**** MATERIAL PROVIDED

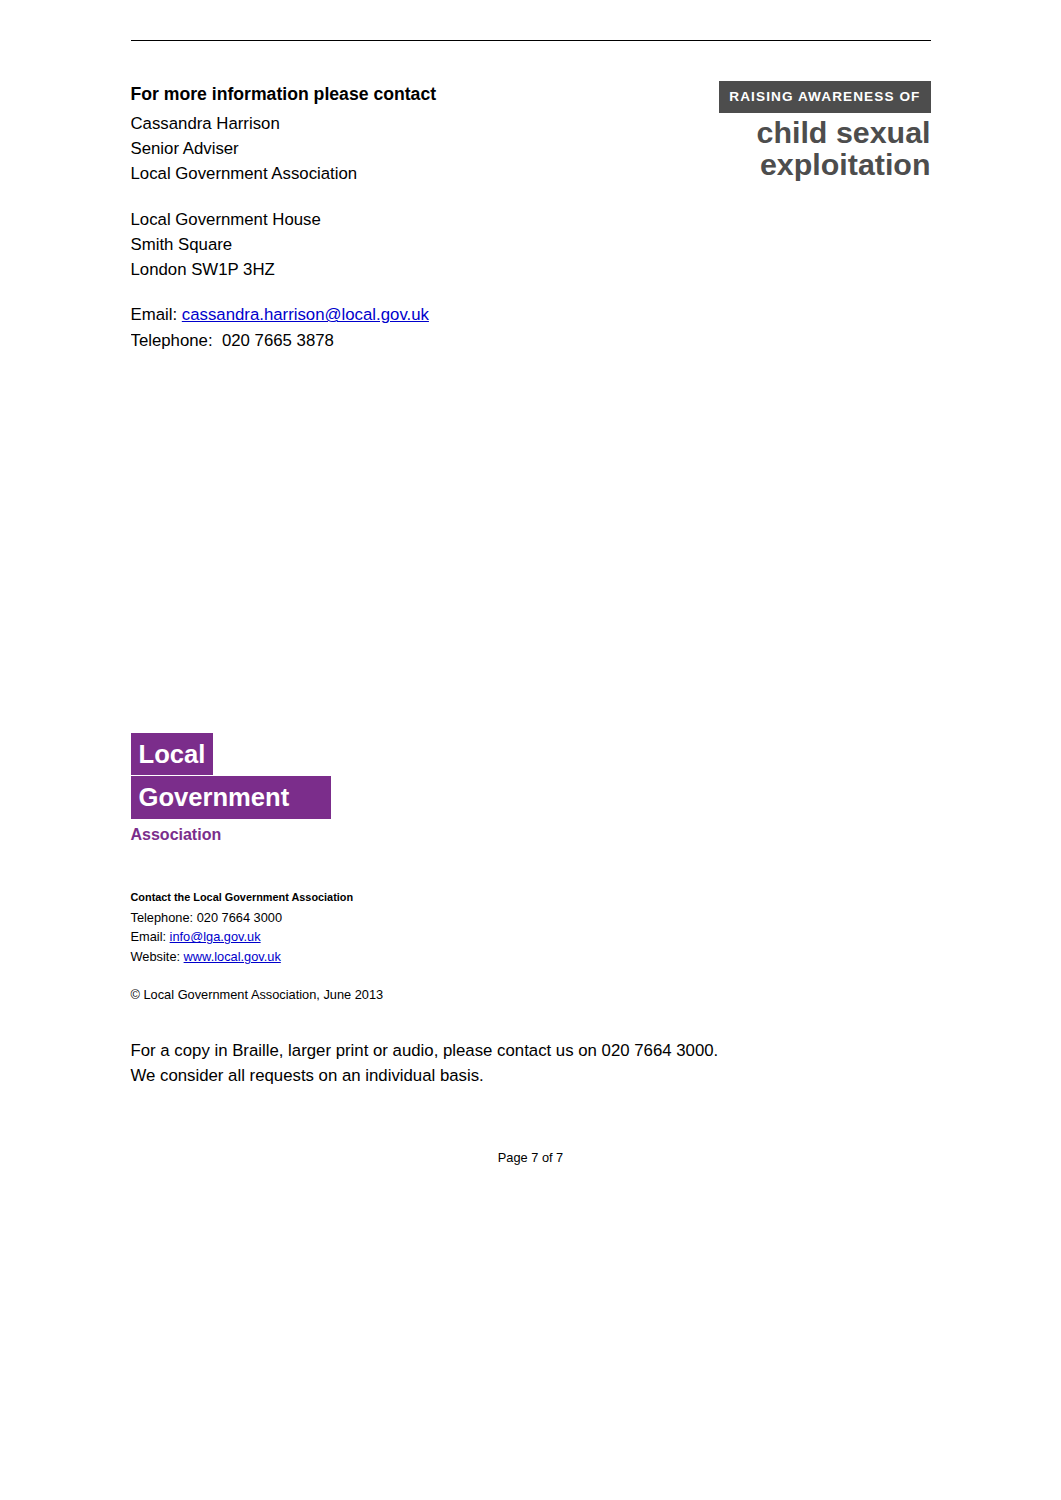For more information please contact
Cassandra Harrison
Senior Adviser
Local Government Association
Local Government House
Smith Square
London SW1P 3HZ
Email: cassandra.harrison@local.gov.uk
Telephone: 020 7665 3878
Raising awareness of
child sexual
exploitation
Local Government Association
Contact the Local Government Association
Telephone: 020 7664 3000
Email: info@lga.gov.uk
Website: www.local.gov.uk
© Local Government Association, June 2013
For a copy in Braille, larger print or audio, please contact us on 020 7664 3000.
We consider all requests on an individual basis.
Page 7 of 7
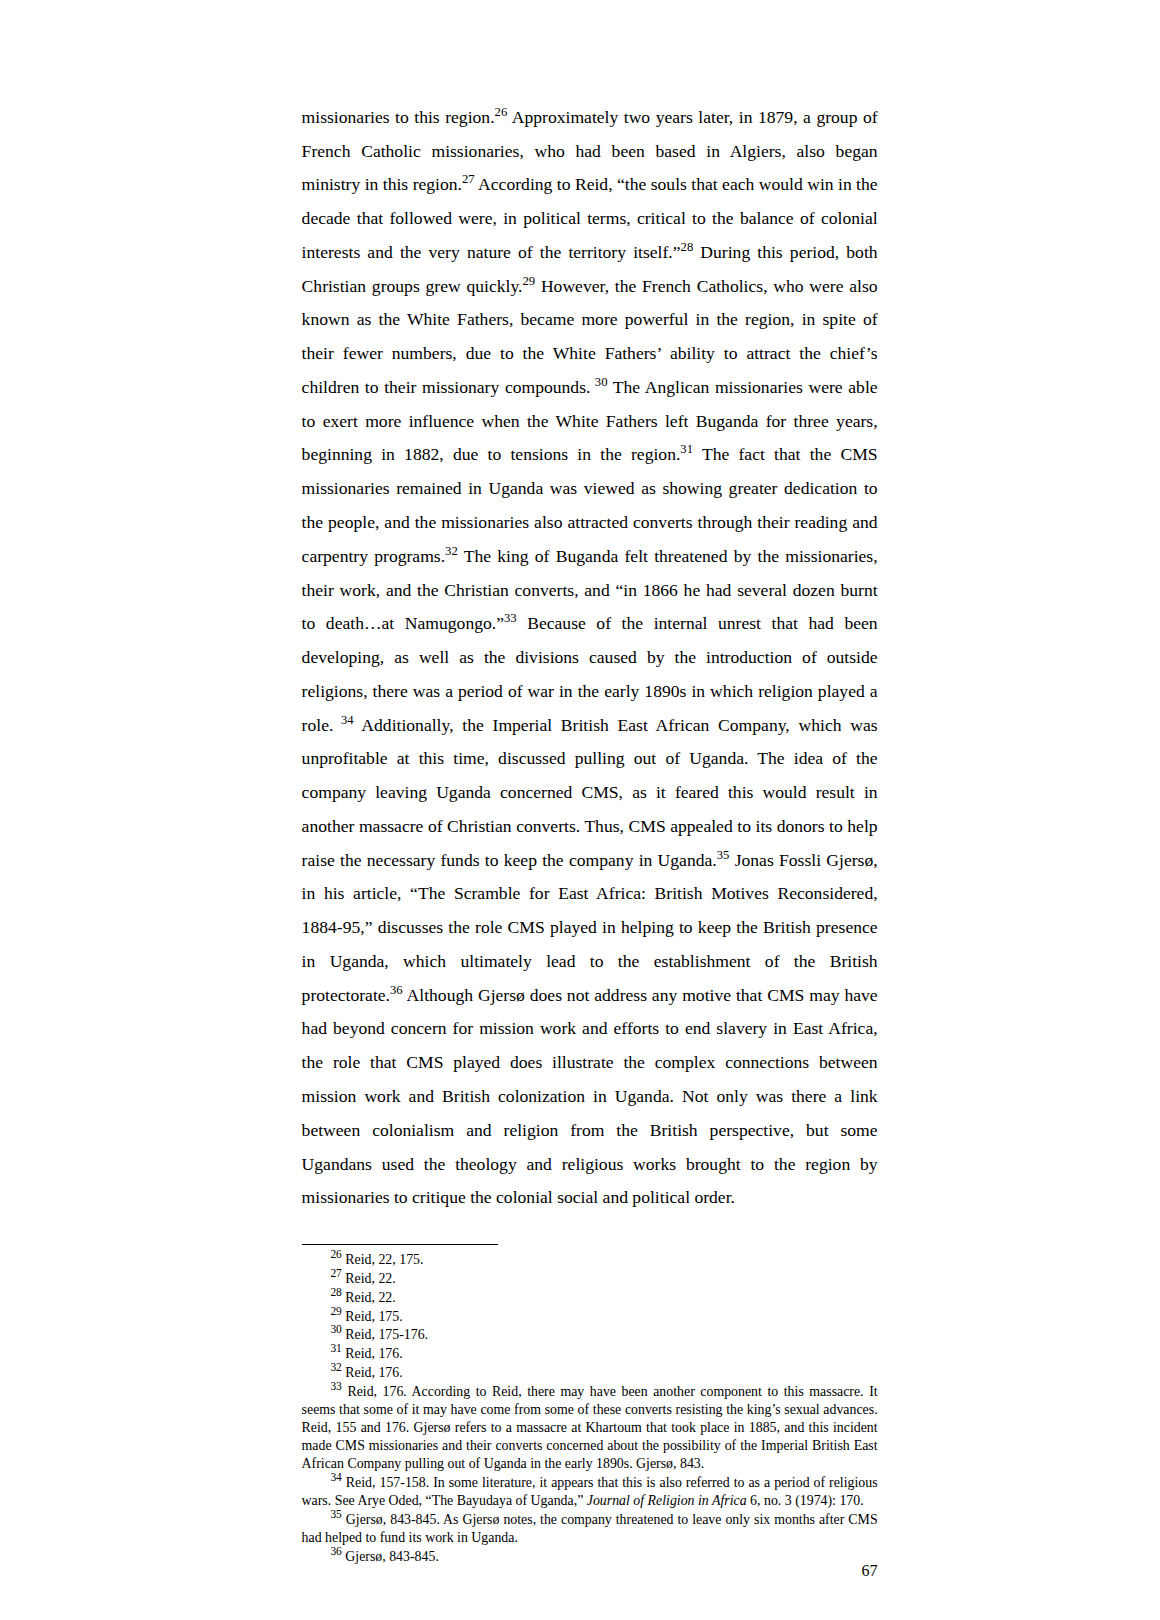missionaries to this region.26 Approximately two years later, in 1879, a group of French Catholic missionaries, who had been based in Algiers, also began ministry in this region.27 According to Reid, “the souls that each would win in the decade that followed were, in political terms, critical to the balance of colonial interests and the very nature of the territory itself.”28 During this period, both Christian groups grew quickly.29 However, the French Catholics, who were also known as the White Fathers, became more powerful in the region, in spite of their fewer numbers, due to the White Fathers’ ability to attract the chief’s children to their missionary compounds. 30 The Anglican missionaries were able to exert more influence when the White Fathers left Buganda for three years, beginning in 1882, due to tensions in the region.31 The fact that the CMS missionaries remained in Uganda was viewed as showing greater dedication to the people, and the missionaries also attracted converts through their reading and carpentry programs.32 The king of Buganda felt threatened by the missionaries, their work, and the Christian converts, and “in 1866 he had several dozen burnt to death…at Namugongo.”33 Because of the internal unrest that had been developing, as well as the divisions caused by the introduction of outside religions, there was a period of war in the early 1890s in which religion played a role. 34 Additionally, the Imperial British East African Company, which was unprofitable at this time, discussed pulling out of Uganda. The idea of the company leaving Uganda concerned CMS, as it feared this would result in another massacre of Christian converts. Thus, CMS appealed to its donors to help raise the necessary funds to keep the company in Uganda.35 Jonas Fossli Gjersø, in his article, “The Scramble for East Africa: British Motives Reconsidered, 1884-95,” discusses the role CMS played in helping to keep the British presence in Uganda, which ultimately lead to the establishment of the British protectorate.36 Although Gjersø does not address any motive that CMS may have had beyond concern for mission work and efforts to end slavery in East Africa, the role that CMS played does illustrate the complex connections between mission work and British colonization in Uganda. Not only was there a link between colonialism and religion from the British perspective, but some Ugandans used the theology and religious works brought to the region by missionaries to critique the colonial social and political order.
26 Reid, 22, 175.
27 Reid, 22.
28 Reid, 22.
29 Reid, 175.
30 Reid, 175-176.
31 Reid, 176.
32 Reid, 176.
33 Reid, 176. According to Reid, there may have been another component to this massacre. It seems that some of it may have come from some of these converts resisting the king’s sexual advances. Reid, 155 and 176. Gjersø refers to a massacre at Khartoum that took place in 1885, and this incident made CMS missionaries and their converts concerned about the possibility of the Imperial British East African Company pulling out of Uganda in the early 1890s. Gjersø, 843.
34 Reid, 157-158. In some literature, it appears that this is also referred to as a period of religious wars. See Arye Oded, “The Bayudaya of Uganda,” Journal of Religion in Africa 6, no. 3 (1974): 170.
35 Gjersø, 843-845. As Gjersø notes, the company threatened to leave only six months after CMS had helped to fund its work in Uganda.
36 Gjersø, 843-845.
67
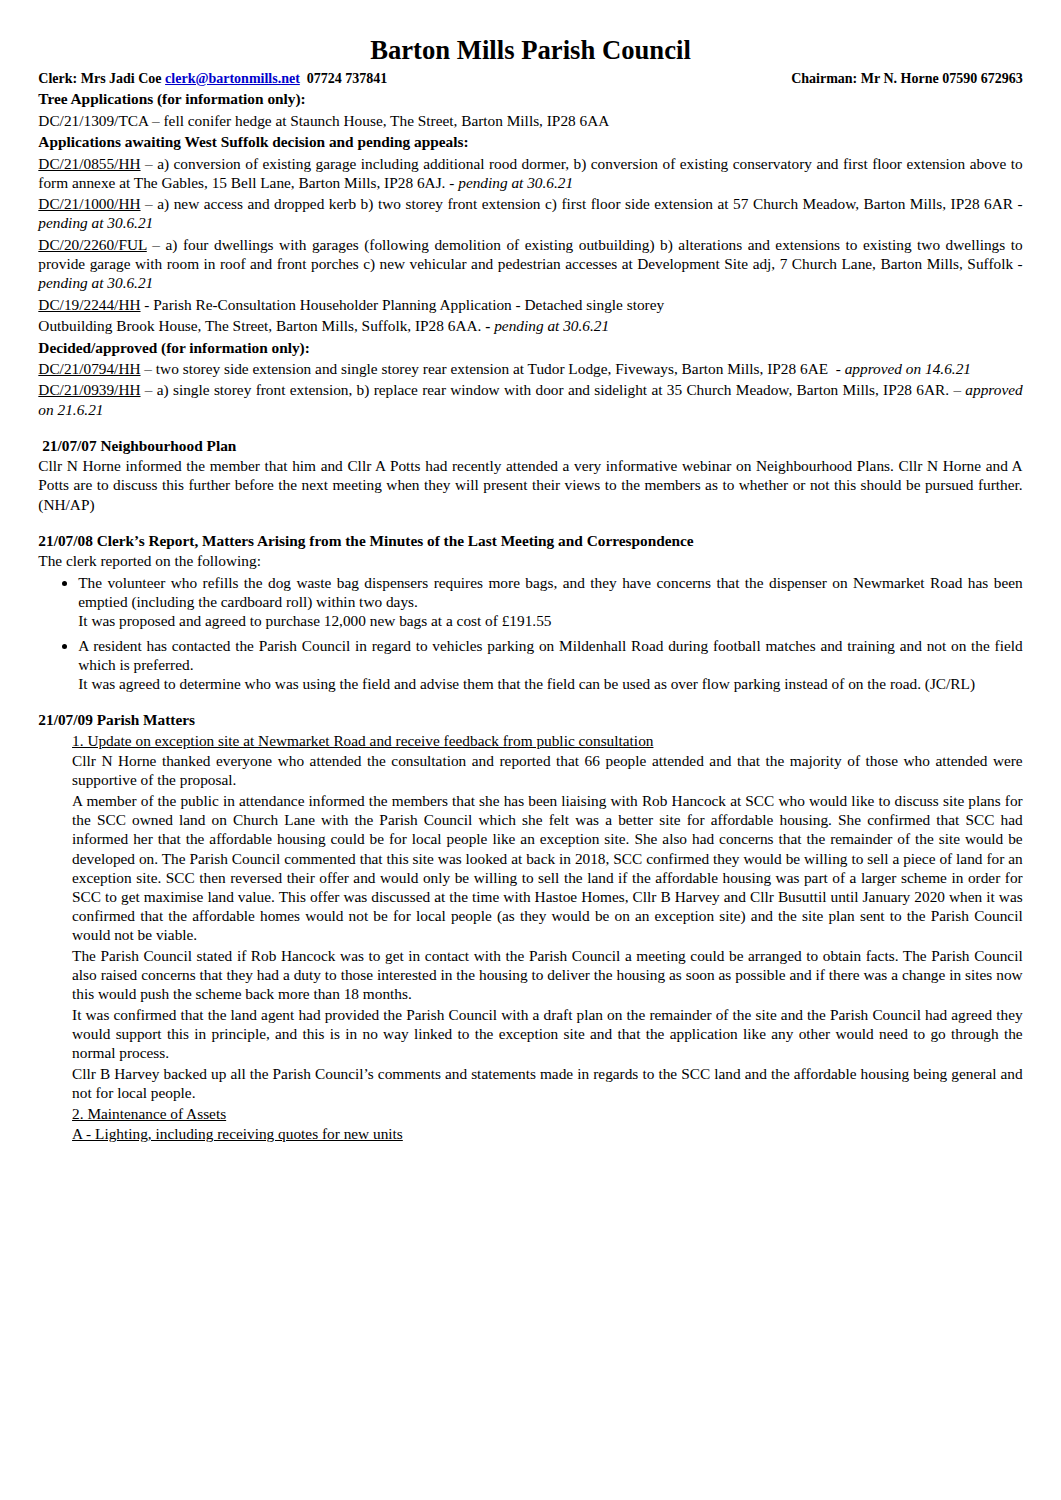Barton Mills Parish Council
Clerk: Mrs Jadi Coe clerk@bartonmills.net 07724 737841 Chairman: Mr N. Horne 07590 672963
Tree Applications (for information only):
DC/21/1309/TCA – fell conifer hedge at Staunch House, The Street, Barton Mills, IP28 6AA
Applications awaiting West Suffolk decision and pending appeals:
DC/21/0855/HH – a) conversion of existing garage including additional rood dormer, b) conversion of existing conservatory and first floor extension above to form annexe at The Gables, 15 Bell Lane, Barton Mills, IP28 6AJ. - pending at 30.6.21
DC/21/1000/HH – a) new access and dropped kerb b) two storey front extension c) first floor side extension at 57 Church Meadow, Barton Mills, IP28 6AR - pending at 30.6.21
DC/20/2260/FUL – a) four dwellings with garages (following demolition of existing outbuilding) b) alterations and extensions to existing two dwellings to provide garage with room in roof and front porches c) new vehicular and pedestrian accesses at Development Site adj, 7 Church Lane, Barton Mills, Suffolk - pending at 30.6.21
DC/19/2244/HH - Parish Re-Consultation Householder Planning Application - Detached single storey
Outbuilding Brook House, The Street, Barton Mills, Suffolk, IP28 6AA. - pending at 30.6.21
Decided/approved (for information only):
DC/21/0794/HH – two storey side extension and single storey rear extension at Tudor Lodge, Fiveways, Barton Mills, IP28 6AE - approved on 14.6.21
DC/21/0939/HH – a) single storey front extension, b) replace rear window with door and sidelight at 35 Church Meadow, Barton Mills, IP28 6AR. – approved on 21.6.21
21/07/07 Neighbourhood Plan
Cllr N Horne informed the member that him and Cllr A Potts had recently attended a very informative webinar on Neighbourhood Plans. Cllr N Horne and A Potts are to discuss this further before the next meeting when they will present their views to the members as to whether or not this should be pursued further. (NH/AP)
21/07/08 Clerk’s Report, Matters Arising from the Minutes of the Last Meeting and Correspondence
The clerk reported on the following:
The volunteer who refills the dog waste bag dispensers requires more bags, and they have concerns that the dispenser on Newmarket Road has been emptied (including the cardboard roll) within two days.
It was proposed and agreed to purchase 12,000 new bags at a cost of £191.55
A resident has contacted the Parish Council in regard to vehicles parking on Mildenhall Road during football matches and training and not on the field which is preferred.
It was agreed to determine who was using the field and advise them that the field can be used as over flow parking instead of on the road. (JC/RL)
21/07/09 Parish Matters
1. Update on exception site at Newmarket Road and receive feedback from public consultation
Cllr N Horne thanked everyone who attended the consultation and reported that 66 people attended and that the majority of those who attended were supportive of the proposal.
A member of the public in attendance informed the members that she has been liaising with Rob Hancock at SCC who would like to discuss site plans for the SCC owned land on Church Lane with the Parish Council which she felt was a better site for affordable housing. She confirmed that SCC had informed her that the affordable housing could be for local people like an exception site. She also had concerns that the remainder of the site would be developed on. The Parish Council commented that this site was looked at back in 2018, SCC confirmed they would be willing to sell a piece of land for an exception site. SCC then reversed their offer and would only be willing to sell the land if the affordable housing was part of a larger scheme in order for SCC to get maximise land value. This offer was discussed at the time with Hastoe Homes, Cllr B Harvey and Cllr Busuttil until January 2020 when it was confirmed that the affordable homes would not be for local people (as they would be on an exception site) and the site plan sent to the Parish Council would not be viable.
The Parish Council stated if Rob Hancock was to get in contact with the Parish Council a meeting could be arranged to obtain facts. The Parish Council also raised concerns that they had a duty to those interested in the housing to deliver the housing as soon as possible and if there was a change in sites now this would push the scheme back more than 18 months.
It was confirmed that the land agent had provided the Parish Council with a draft plan on the remainder of the site and the Parish Council had agreed they would support this in principle, and this is in no way linked to the exception site and that the application like any other would need to go through the normal process.
Cllr B Harvey backed up all the Parish Council’s comments and statements made in regards to the SCC land and the affordable housing being general and not for local people.
2. Maintenance of Assets
A - Lighting, including receiving quotes for new units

********

Repeat the listing above verbatim, but exclude the pictures it contains.

RESULT OF THE EXERCISE.
For more information please contact
Cassandra Harrison
Senior Adviser
Local Government Association
Local Government House
Smith Square
London SW1P 3HZ
Email: cassandra.harrison@local.gov.uk
Telephone: 020 7665 3878
Raising awareness of
child sexual
exploitation
Local Government Association
Contact the Local Government Association
Telephone: 020 7664 3000
Email: info@lga.gov.uk
Website: www.local.gov.uk
© Local Government Association, June 2013
For a copy in Braille, larger print or audio, please contact us on 020 7664 3000.
We consider all requests on an individual basis.
Page 7 of 7
missionaries to this region.26 Approximately two years later, in 1879, a group of French Catholic missionaries, who had been based in Algiers, also began ministry in this region.27 According to Reid, “the souls that each would win in the decade that followed were, in political terms, critical to the balance of colonial interests and the very nature of the territory itself.”28 During this period, both Christian groups grew quickly.29 However, the French Catholics, who were also known as the White Fathers, became more powerful in the region, in spite of their fewer numbers, due to the White Fathers’ ability to attract the chief’s children to their missionary compounds. 30 The Anglican missionaries were able to exert more influence when the White Fathers left Buganda for three years, beginning in 1882, due to tensions in the region.31 The fact that the CMS missionaries remained in Uganda was viewed as showing greater dedication to the people, and the missionaries also attracted converts through their reading and carpentry programs.32 The king of Buganda felt threatened by the missionaries, their work, and the Christian converts, and “in 1866 he had several dozen burnt to death…at Namugongo.”33 Because of the internal unrest that had been developing, as well as the divisions caused by the introduction of outside religions, there was a period of war in the early 1890s in which religion played a role. 34 Additionally, the Imperial British East African Company, which was unprofitable at this time, discussed pulling out of Uganda. The idea of the company leaving Uganda concerned CMS, as it feared this would result in another massacre of Christian converts. Thus, CMS appealed to its donors to help raise the necessary funds to keep the company in Uganda.35 Jonas Fossli Gjersø, in his article, “The Scramble for East Africa: British Motives Reconsidered, 1884-95,” discusses the role CMS played in helping to keep the British presence in Uganda, which ultimately lead to the establishment of the British protectorate.36 Although Gjersø does not address any motive that CMS may have had beyond concern for mission work and efforts to end slavery in East Africa, the role that CMS played does illustrate the complex connections between mission work and British colonization in Uganda. Not only was there a link between colonialism and religion from the British perspective, but some Ugandans used the theology and religious works brought to the region by missionaries to critique the colonial social and political order.
26 Reid, 22, 175.
27 Reid, 22.
28 Reid, 22.
29 Reid, 175.
30 Reid, 175-176.
31 Reid, 176.
32 Reid, 176.
33 Reid, 176. According to Reid, there may have been another component to this massacre. It seems that some of it may have come from some of these converts resisting the king’s sexual advances. Reid, 155 and 176. Gjersø refers to a massacre at Khartoum that took place in 1885, and this incident made CMS missionaries and their converts concerned about the possibility of the Imperial British East African Company pulling out of Uganda in the early 1890s. Gjersø, 843.
34 Reid, 157-158. In some literature, it appears that this is also referred to as a period of religious wars. See Arye Oded, “The Bayudaya of Uganda,” Journal of Religion in Africa 6, no. 3 (1974): 170.
35 Gjersø, 843-845. As Gjersø notes, the company threatened to leave only six months after CMS had helped to fund its work in Uganda.
36 Gjersø, 843-845.
67
Barton Mills Parish Council
Clerk: Mrs Jadi Coe clerk@bartonmills.net 07724 737841 Chairman: Mr N. Horne 07590 672963
Tree Applications (for information only):
DC/21/1309/TCA – fell conifer hedge at Staunch House, The Street, Barton Mills, IP28 6AA
Applications awaiting West Suffolk decision and pending appeals:
DC/21/0855/HH – a) conversion of existing garage including additional rood dormer, b) conversion of existing conservatory and first floor extension above to form annexe at The Gables, 15 Bell Lane, Barton Mills, IP28 6AJ. - pending at 30.6.21
DC/21/1000/HH – a) new access and dropped kerb b) two storey front extension c) first floor side extension at 57 Church Meadow, Barton Mills, IP28 6AR - pending at 30.6.21
DC/20/2260/FUL – a) four dwellings with garages (following demolition of existing outbuilding) b) alterations and extensions to existing two dwellings to provide garage with room in roof and front porches c) new vehicular and pedestrian accesses at Development Site adj, 7 Church Lane, Barton Mills, Suffolk - pending at 30.6.21
DC/19/2244/HH - Parish Re-Consultation Householder Planning Application - Detached single storey
Outbuilding Brook House, The Street, Barton Mills, Suffolk, IP28 6AA. - pending at 30.6.21
Decided/approved (for information only):
DC/21/0794/HH – two storey side extension and single storey rear extension at Tudor Lodge, Fiveways, Barton Mills, IP28 6AE - approved on 14.6.21
DC/21/0939/HH – a) single storey front extension, b) replace rear window with door and sidelight at 35 Church Meadow, Barton Mills, IP28 6AR. – approved on 21.6.21
21/07/07 Neighbourhood Plan
Cllr N Horne informed the member that him and Cllr A Potts had recently attended a very informative webinar on Neighbourhood Plans. Cllr N Horne and A Potts are to discuss this further before the next meeting when they will present their views to the members as to whether or not this should be pursued further. (NH/AP)
21/07/08 Clerk’s Report, Matters Arising from the Minutes of the Last Meeting and Correspondence
The clerk reported on the following:
The volunteer who refills the dog waste bag dispensers requires more bags, and they have concerns that the dispenser on Newmarket Road has been emptied (including the cardboard roll) within two days.
It was proposed and agreed to purchase 12,000 new bags at a cost of £191.55
A resident has contacted the Parish Council in regard to vehicles parking on Mildenhall Road during football matches and training and not on the field which is preferred.
It was agreed to determine who was using the field and advise them that the field can be used as over flow parking instead of on the road. (JC/RL)
21/07/09 Parish Matters
1. Update on exception site at Newmarket Road and receive feedback from public consultation
Cllr N Horne thanked everyone who attended the consultation and reported that 66 people attended and that the majority of those who attended were supportive of the proposal.
A member of the public in attendance informed the members that she has been liaising with Rob Hancock at SCC who would like to discuss site plans for the SCC owned land on Church Lane with the Parish Council which she felt was a better site for affordable housing. She confirmed that SCC had informed her that the affordable housing could be for local people like an exception site. She also had concerns that the remainder of the site would be developed on. The Parish Council commented that this site was looked at back in 2018, SCC confirmed they would be willing to sell a piece of land for an exception site. SCC then reversed their offer and would only be willing to sell the land if the affordable housing was part of a larger scheme in order for SCC to get maximise land value. This offer was discussed at the time with Hastoe Homes, Cllr B Harvey and Cllr Busuttil until January 2020 when it was confirmed that the affordable homes would not be for local people (as they would be on an exception site) and the site plan sent to the Parish Council would not be viable.
The Parish Council stated if Rob Hancock was to get in contact with the Parish Council a meeting could be arranged to obtain facts. The Parish Council also raised concerns that they had a duty to those interested in the housing to deliver the housing as soon as possible and if there was a change in sites now this would push the scheme back more than 18 months.
It was confirmed that the land agent had provided the Parish Council with a draft plan on the remainder of the site and the Parish Council had agreed they would support this in principle, and this is in no way linked to the exception site and that the application like any other would need to go through the normal process.
Cllr B Harvey backed up all the Parish Council’s comments and statements made in regards to the SCC land and the affordable housing being general and not for local people.
2. Maintenance of Assets
A - Lighting, including receiving quotes for new units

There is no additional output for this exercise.